Upon its publication by the journal, the memoir was reviewed in an article in The New York Times by Linda Greenhouse, a reporter who covered Supreme Court issues for the newspaper. Greenhouse said the memoir was "the deeply personal story of a girl's transformation from a 17-year-old bride to a confident woman, a mother of six, who offered food and drink to the 200 to 300 visitors who thronged the Harlan residence every Monday afternoon, when the wives of Supreme Court justices were expected to be 'at home' to Washington society". The coverage by the Times increased interest in the memoir among the public and led to offers from several publishers to publish the manuscript as a book.
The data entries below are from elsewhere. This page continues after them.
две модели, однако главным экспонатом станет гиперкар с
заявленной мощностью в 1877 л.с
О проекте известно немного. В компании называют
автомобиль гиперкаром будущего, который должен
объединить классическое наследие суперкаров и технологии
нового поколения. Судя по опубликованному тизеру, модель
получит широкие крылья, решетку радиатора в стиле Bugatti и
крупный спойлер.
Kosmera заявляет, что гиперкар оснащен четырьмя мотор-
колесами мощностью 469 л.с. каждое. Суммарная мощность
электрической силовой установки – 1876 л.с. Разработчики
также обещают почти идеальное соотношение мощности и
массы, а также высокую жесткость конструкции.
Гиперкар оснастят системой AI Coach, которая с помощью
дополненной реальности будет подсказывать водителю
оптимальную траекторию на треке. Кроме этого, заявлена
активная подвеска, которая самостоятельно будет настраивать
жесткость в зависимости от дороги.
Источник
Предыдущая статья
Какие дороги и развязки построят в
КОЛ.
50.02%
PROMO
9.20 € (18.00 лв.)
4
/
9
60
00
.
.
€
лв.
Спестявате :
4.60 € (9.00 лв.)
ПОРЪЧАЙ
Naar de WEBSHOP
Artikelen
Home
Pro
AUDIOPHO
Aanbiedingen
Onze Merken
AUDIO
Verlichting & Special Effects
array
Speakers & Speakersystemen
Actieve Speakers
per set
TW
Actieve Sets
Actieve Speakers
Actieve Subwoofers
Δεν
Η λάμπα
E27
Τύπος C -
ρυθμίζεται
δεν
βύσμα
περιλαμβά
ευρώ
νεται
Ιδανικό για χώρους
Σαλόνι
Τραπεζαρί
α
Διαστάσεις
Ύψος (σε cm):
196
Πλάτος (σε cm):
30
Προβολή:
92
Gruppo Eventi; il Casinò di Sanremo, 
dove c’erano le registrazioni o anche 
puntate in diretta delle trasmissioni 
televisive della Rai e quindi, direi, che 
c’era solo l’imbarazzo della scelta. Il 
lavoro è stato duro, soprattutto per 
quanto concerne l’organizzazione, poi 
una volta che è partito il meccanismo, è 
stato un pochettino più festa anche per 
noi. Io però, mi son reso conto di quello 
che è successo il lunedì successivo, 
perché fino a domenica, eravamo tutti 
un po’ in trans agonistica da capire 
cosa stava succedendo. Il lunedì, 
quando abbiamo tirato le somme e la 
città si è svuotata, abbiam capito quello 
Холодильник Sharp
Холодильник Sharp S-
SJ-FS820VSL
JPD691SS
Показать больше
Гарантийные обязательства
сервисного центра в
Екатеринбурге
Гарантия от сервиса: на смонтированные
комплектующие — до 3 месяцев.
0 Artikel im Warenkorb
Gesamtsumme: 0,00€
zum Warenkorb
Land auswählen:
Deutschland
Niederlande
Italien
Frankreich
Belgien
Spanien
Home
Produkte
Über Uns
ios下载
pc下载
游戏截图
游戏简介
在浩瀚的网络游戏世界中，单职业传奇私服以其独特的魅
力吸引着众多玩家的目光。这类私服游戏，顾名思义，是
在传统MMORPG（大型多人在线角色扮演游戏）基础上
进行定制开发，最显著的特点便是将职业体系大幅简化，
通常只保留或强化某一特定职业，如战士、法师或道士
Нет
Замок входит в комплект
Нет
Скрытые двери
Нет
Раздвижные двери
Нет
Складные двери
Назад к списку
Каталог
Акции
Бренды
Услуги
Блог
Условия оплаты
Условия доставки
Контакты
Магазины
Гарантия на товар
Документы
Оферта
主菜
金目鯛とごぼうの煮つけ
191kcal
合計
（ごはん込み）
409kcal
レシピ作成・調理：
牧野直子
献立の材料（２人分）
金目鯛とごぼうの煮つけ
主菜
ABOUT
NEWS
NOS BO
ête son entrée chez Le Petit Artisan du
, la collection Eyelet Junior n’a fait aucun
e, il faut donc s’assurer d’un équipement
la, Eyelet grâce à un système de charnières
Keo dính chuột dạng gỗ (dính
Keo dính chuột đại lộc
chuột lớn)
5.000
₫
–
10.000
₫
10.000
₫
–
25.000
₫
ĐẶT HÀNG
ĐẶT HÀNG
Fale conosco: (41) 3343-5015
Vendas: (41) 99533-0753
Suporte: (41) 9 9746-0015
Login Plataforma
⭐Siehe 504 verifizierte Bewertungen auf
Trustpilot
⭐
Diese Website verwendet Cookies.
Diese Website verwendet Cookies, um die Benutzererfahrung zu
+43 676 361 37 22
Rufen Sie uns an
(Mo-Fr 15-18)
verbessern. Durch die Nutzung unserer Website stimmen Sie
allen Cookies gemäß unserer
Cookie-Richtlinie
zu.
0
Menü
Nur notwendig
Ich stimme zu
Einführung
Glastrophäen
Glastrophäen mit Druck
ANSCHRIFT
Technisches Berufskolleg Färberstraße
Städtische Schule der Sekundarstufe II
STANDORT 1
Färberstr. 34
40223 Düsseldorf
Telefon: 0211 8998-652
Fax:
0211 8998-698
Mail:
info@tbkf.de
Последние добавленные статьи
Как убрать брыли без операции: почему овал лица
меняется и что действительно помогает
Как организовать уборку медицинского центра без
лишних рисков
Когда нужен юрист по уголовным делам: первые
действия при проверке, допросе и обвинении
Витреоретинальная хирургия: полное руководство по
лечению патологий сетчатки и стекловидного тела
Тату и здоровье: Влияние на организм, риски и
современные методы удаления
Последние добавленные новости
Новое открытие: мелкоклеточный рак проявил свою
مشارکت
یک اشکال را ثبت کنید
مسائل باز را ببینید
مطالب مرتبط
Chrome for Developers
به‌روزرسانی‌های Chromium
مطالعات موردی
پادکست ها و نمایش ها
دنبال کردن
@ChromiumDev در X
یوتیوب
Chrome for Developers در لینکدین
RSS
It was then published by Random House with a foreword by Ruth Bader Ginsburg, annotations and an afterword by Linda Przybyszewski, and an epilogue on the Harlan legacy by Amelia Newcomb, a great-great-granddaughter of the Harlans and editor for The Christian Science Monitor.

The range of dates that Shanklin Harlan used in the title of her memoir (1854–1911) was the period of her time with John Marshall Harlan – from when she met him when she was 16 until his death in 1911.

== Family and descendants ==
She and her husband were both Presbyterians. They had six children – three sons and three daughters.
Their oldest daughter, Edith, died shortly after she married and bore a child. Their eldest son, Richard, became a Presbyterian minister and educator, and he served as president of Lake Forest College from 1901 until 1906. Their second son, James S., practiced law in Chicago and served as Attorney General of Puerto Rico before being appointed to the Interstate Commerce Commission in 1906 and becoming that body's chairman in 1914. Their youngest son, John Maynard, also practiced law in Chicago and served as an alderman before running unsuccessfully for mayor several times.

John Maynard's son, John Marshall Harlan II, served as an Associate Justice of the U.S. Supreme Court from 1955 to 1971.

==Death==
Harlan died on October 10, 1916, at the home of her daughter in Washington, D.C. She was buried in Rock Creek Cemetery.